As a human who has an intuitive understanding of counterfactuals, if I know exactly what a tic tac toe or chess program would do, I can still ask what would happen if it chose a particular action instead. The same goes if the agent of interest is myself.

Comment by gurkenglas on On decision-prediction fixed points · 2019-12-05T09:49:00.122Z · score: 4 (3 votes) · LW · GW

Someone who knows exactly what they will do can still suffer from akrasia, by wishing they would do something else. I'd say that if the model of yourself saying "I'll do whatever I wish I would" beats every other model you try and build of yourself, that looks like free will. The other was around, you can observe akrasia.

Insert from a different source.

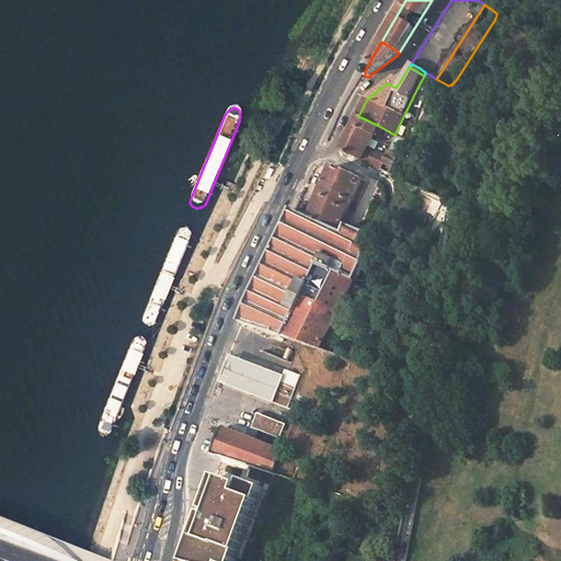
[(379,126),(358,116),(341,150),(378,168),(380,162),(384,156),(367,147),(379,126)]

Comment by gurkenglas on Defining AI wireheading · 2019-11-29T00:19:21.793Z · score: 2 (1 votes) · LW · GW

The domes growing bigger and merging does not indicate a paradox of the heap because the function mapping each utility function to its optimal policy is not continuous. There is no reasonably simple utility function between one that would construct small domes and one that would construct one large dome, which would construct medium sized domes.

Comment by gurkenglas on Effect of Advertising · 2019-11-26T23:41:43.042Z · score: 7 (2 votes) · LW · GW

Perhaps those 99% could somehow come together to pay consumers of the product to stop buying it, in order to make their suffering matter to that advertiser?